Detection and technology

Gem-quality synthetics can be distinguished only with the right equipment. The GJEPC helped establish the Diamond Detection and Resource Centre, housed in BDB, which offers a quick testing service to identify synthetic diamonds. “With 10 machines available, it also trains operators,” said Mehta.

“Today, enough devices are paired with skilled operators, so the machines are achieving better throughput,” he added. “In 2014, when we started, the machines cost €70,000–80,000. Now they are Rs3–4 lakh. The testing machines now can handle not just loose stones but also stones set in jewellery.”

You are responsible

“Each of us has to change our buying behaviour,” said Sachin Jain, president, Forevermark India, a De Beers subsidiary, the third speaker. “You have got to have complete confidence in your suppliers. Today’s technology will give you accurate answers.”

“If you are the point of sale,” agreed Ray, “you are responsible legally, you have to do due diligence. You cannot outsource your responsibility to your supplier.”

“Deal only with people you trust,” said Mehta. “Minimise the risk of contaminated goods entering the pipeline. Adopt the standardised declaration recommended by the World Federation of Diamond Bourses [WFDB] to affirm that all the invoiced diamonds are natural and untreated.” The WFDB recommends a 30-day window after which a buyer can be assumed to have conducted independent testing.

“Maintain KYC/KYS records,” Mehta added. “In some customer complaints received by BDB, there was no proper billing or documentation. In such cases it is not possible to take action.”

The gift of trust

“For us the most important moment is when a customer walks into a store,” said Jain. “A father looking for bangles for his daughter’s wedding, a couple selecting an engagement ring.
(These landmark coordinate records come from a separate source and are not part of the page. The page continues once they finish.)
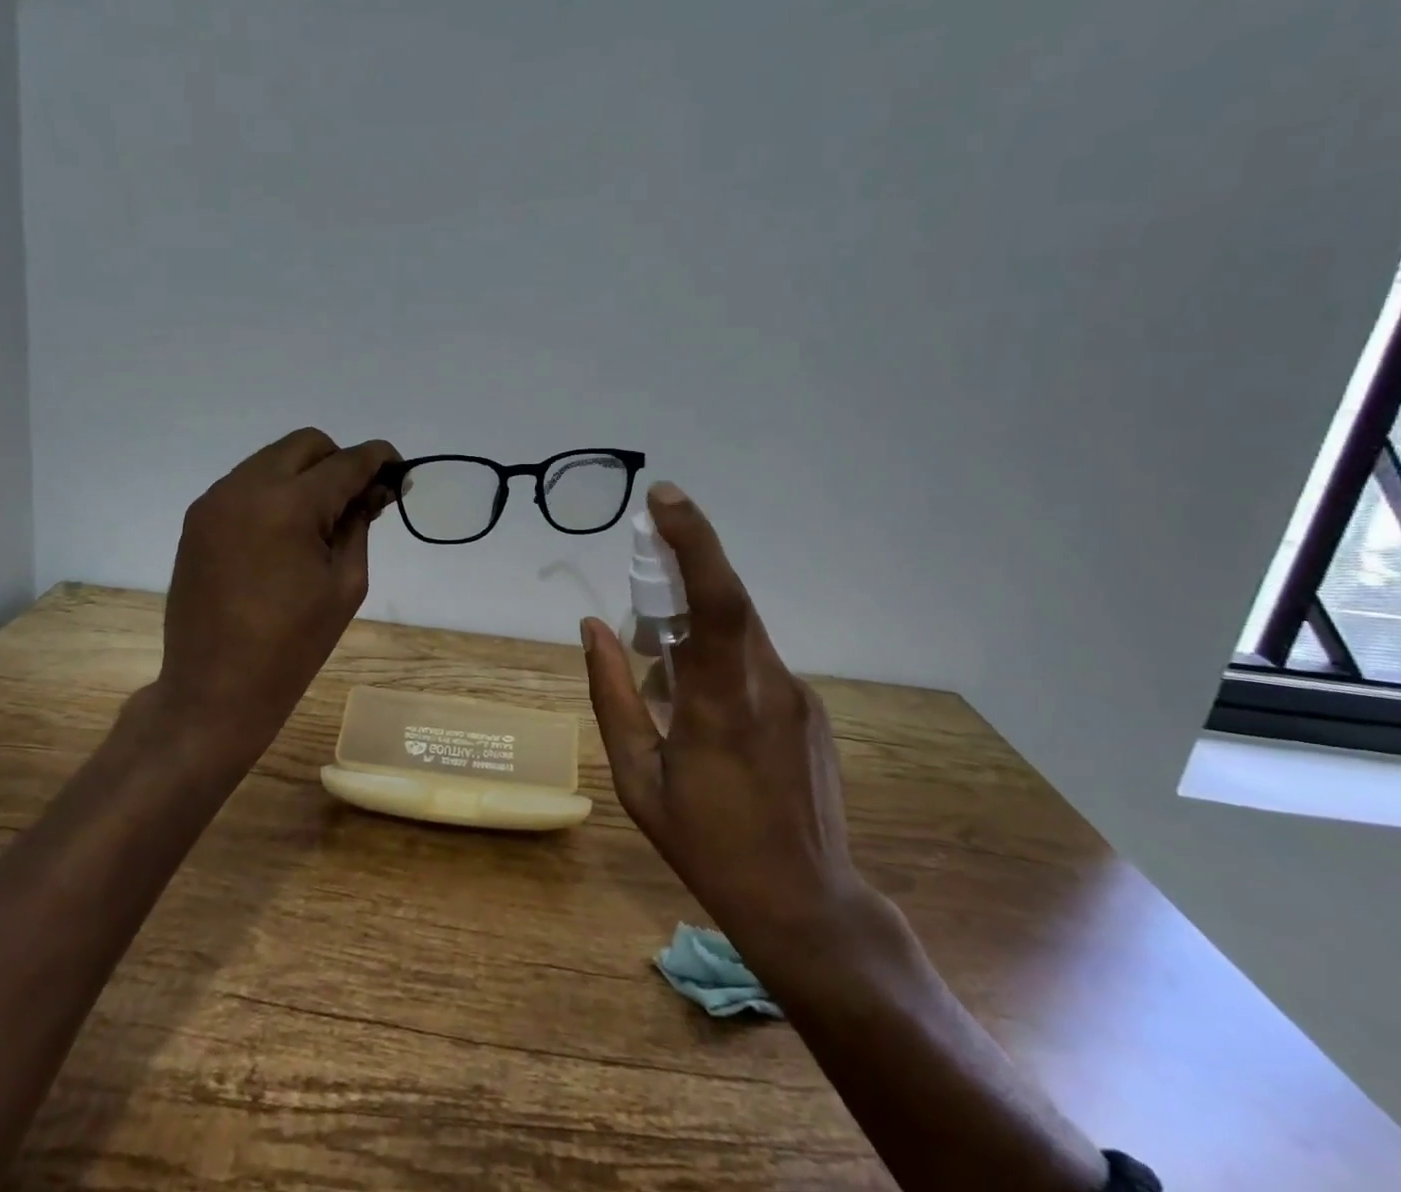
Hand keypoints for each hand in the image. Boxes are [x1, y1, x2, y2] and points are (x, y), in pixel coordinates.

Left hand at [148, 428, 398, 771]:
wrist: (214, 688)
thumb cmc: (293, 645)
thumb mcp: (346, 582)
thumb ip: (359, 524)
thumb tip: (374, 489)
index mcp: (289, 505)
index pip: (346, 462)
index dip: (379, 459)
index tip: (399, 470)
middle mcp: (246, 487)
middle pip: (306, 444)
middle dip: (339, 462)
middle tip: (357, 501)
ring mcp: (215, 500)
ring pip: (273, 459)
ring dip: (305, 475)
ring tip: (320, 520)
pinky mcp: (197, 518)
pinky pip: (246, 483)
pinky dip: (274, 491)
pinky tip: (284, 532)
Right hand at [582, 484, 869, 955]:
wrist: (805, 902)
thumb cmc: (706, 844)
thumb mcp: (637, 777)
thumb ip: (612, 694)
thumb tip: (592, 627)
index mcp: (720, 700)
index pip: (715, 597)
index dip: (693, 539)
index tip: (663, 498)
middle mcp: (767, 682)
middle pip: (728, 599)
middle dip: (683, 566)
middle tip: (642, 568)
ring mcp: (797, 693)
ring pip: (739, 630)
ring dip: (696, 621)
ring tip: (663, 662)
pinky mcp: (809, 706)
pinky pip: (755, 659)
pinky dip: (719, 655)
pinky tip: (702, 706)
We can take so much inspiration from our business.”

And from the product. “Diamonds are gifts of Mother Nature. They are miraculous, precious, finite and have enduring value. From De Beers’ standpoint, sustaining consumer confidence in diamonds is the foundation of our business. If that gets shaken, it’s the end.”

“Our research shows that 79 per cent of US consumers say that knowing that their diamonds are responsibly sourced is important to them,” said Vikram Merchant, director, India Representative Office, Rio Tinto, in the final presentation. “Ninety-two per cent of Chinese consumers say that knowing their diamonds’ country of origin is important. Seventy-four per cent of Indian consumers say that knowing their diamonds’ mine of origin is important.” Clearly, undisclosed mixing is a major risk.

Major miner moves

“De Beers anticipated that synthetics would play a larger role in the market,” said Jain. “Forevermark was one of our answers. Every Forevermark diamond is strictly evaluated and certified, and the best companies in the world use them.” Every Forevermark diamond of 10 points and up carries a unique inscription. Customers value this certainty.
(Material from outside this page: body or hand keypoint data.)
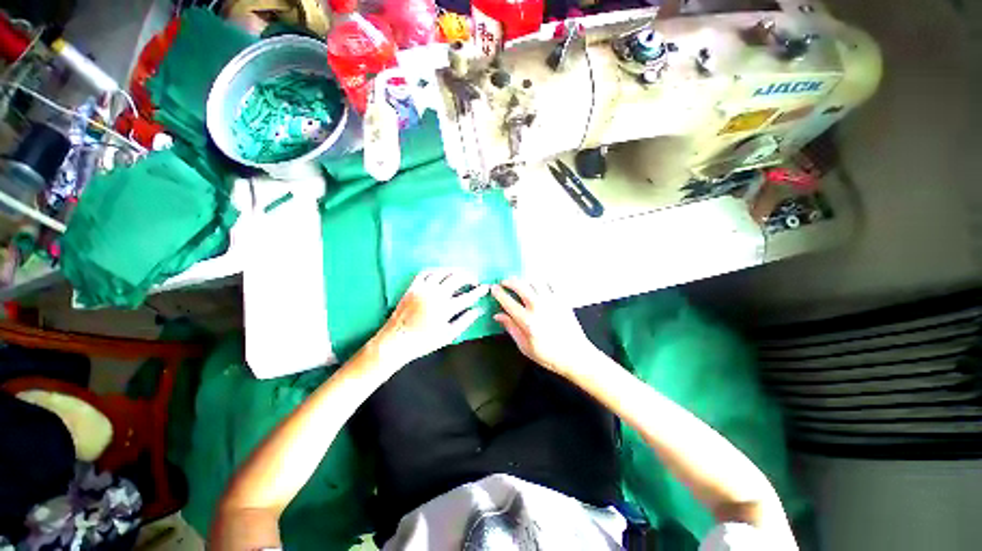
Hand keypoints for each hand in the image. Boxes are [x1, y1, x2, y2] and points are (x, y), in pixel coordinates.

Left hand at [372, 269, 488, 365]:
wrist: (395, 341)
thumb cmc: (423, 342)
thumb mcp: (448, 336)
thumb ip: (464, 321)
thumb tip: (478, 310)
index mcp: (445, 309)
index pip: (468, 296)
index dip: (479, 291)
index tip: (485, 287)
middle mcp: (435, 295)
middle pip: (456, 278)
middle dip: (469, 277)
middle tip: (474, 281)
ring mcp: (423, 289)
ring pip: (442, 272)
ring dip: (454, 271)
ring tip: (461, 275)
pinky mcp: (412, 287)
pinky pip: (426, 272)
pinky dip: (436, 271)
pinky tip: (441, 274)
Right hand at [491, 278, 597, 377]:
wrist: (575, 355)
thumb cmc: (548, 355)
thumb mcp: (524, 346)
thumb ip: (511, 328)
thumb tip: (498, 316)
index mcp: (527, 321)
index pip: (507, 301)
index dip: (498, 292)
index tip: (494, 288)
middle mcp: (538, 307)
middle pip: (520, 285)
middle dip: (509, 281)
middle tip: (504, 283)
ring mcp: (551, 301)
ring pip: (534, 281)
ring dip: (524, 280)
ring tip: (520, 284)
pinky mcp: (561, 299)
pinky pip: (550, 283)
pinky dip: (541, 281)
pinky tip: (538, 285)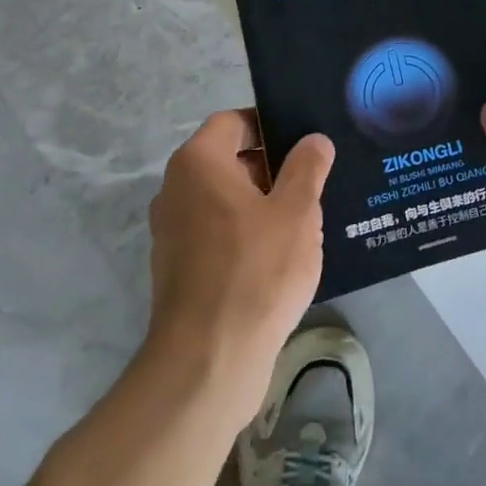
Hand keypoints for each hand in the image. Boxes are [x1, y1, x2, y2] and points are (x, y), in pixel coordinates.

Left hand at [146, 112, 332, 427]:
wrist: (208, 363)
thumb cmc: (255, 270)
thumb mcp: (297, 211)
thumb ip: (307, 167)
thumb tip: (313, 140)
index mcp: (198, 163)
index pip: (233, 122)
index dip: (270, 125)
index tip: (304, 144)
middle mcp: (176, 190)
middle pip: (229, 160)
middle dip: (272, 169)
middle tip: (313, 184)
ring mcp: (172, 232)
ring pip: (225, 201)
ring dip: (261, 206)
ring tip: (304, 222)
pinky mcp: (178, 270)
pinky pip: (217, 235)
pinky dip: (245, 237)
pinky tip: (280, 260)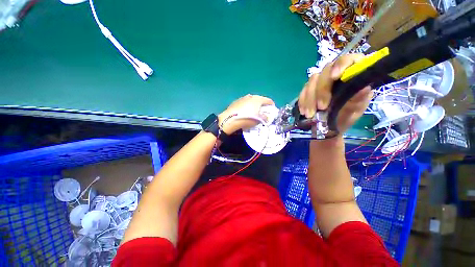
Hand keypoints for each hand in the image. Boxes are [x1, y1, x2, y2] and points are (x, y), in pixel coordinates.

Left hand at [218, 94, 274, 133]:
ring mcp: (242, 98)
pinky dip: (246, 106)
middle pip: (259, 99)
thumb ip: (265, 117)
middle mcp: (250, 96)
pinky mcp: (235, 102)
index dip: (271, 104)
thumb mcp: (258, 120)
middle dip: (261, 104)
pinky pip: (243, 103)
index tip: (272, 107)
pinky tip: (244, 111)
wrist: (230, 119)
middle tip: (263, 110)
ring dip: (253, 105)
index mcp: (258, 99)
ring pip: (250, 101)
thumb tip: (266, 117)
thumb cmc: (247, 118)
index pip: (267, 100)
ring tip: (253, 110)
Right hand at [298, 54, 372, 133]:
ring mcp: (320, 82)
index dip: (341, 65)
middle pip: (325, 71)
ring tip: (310, 114)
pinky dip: (303, 101)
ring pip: (312, 81)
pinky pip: (303, 91)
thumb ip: (359, 99)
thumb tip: (364, 87)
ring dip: (310, 98)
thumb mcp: (355, 110)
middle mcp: (335, 74)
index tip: (334, 77)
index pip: (349, 60)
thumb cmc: (345, 118)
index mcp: (352, 75)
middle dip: (322, 89)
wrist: (328, 127)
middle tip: (321, 107)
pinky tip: (304, 111)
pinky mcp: (309, 90)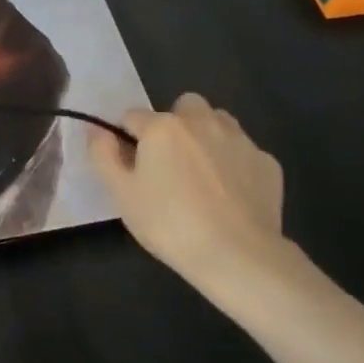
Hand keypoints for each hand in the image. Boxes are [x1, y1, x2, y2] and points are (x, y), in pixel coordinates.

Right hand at [86, 93, 302, 308]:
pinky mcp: (267, 163)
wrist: (238, 256)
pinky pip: (244, 151)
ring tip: (203, 173)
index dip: (127, 138)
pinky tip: (232, 194)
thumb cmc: (170, 224)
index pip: (132, 116)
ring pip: (218, 121)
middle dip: (174, 124)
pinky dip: (235, 163)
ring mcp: (239, 140)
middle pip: (183, 105)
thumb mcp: (121, 193)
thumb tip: (96, 129)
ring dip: (207, 135)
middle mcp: (201, 122)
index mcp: (162, 127)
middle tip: (170, 162)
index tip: (131, 166)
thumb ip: (102, 154)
“At Rio Tinto we manage the diamond production from our Argyle mine in Australia and Diavik mine in Canada in separate product streams,” said Merchant. “We have a proprietary chain-of-custody system with independent auditors, traceability and segregation of diamonds from mine to marketplace. We track the gems throughout the manufacturing process so that you, the retailer, have a sense of assurance. You, in turn, can convey this assurance to your customers.”


Tracking each stone is a complex task. “For the production from our Australian mine alone,” said Merchant, “we have a supply chain of 520 diamond and 27 jewellery manufacturing units.” Since the chain-of-custody programme was launched in July 2016, 2 million carats of rough have gone through the system. “Each diamond comes with an Australian diamond certificate of authenticity,” said Merchant. “The consumer can buy with confidence, and wear with pride.”

The work doesn’t stop there. “We also prepare marketing materials to support retailers,” said Merchant. “We have a whole raft of devices for in-store marketing and visual merchandising. We use digital media, websites and social media to promote this initiative.”

“We are not saying that synthetic stones cannot be allowed,” said Mehta, “but there has to be clear differentiation” — in everybody’s interest.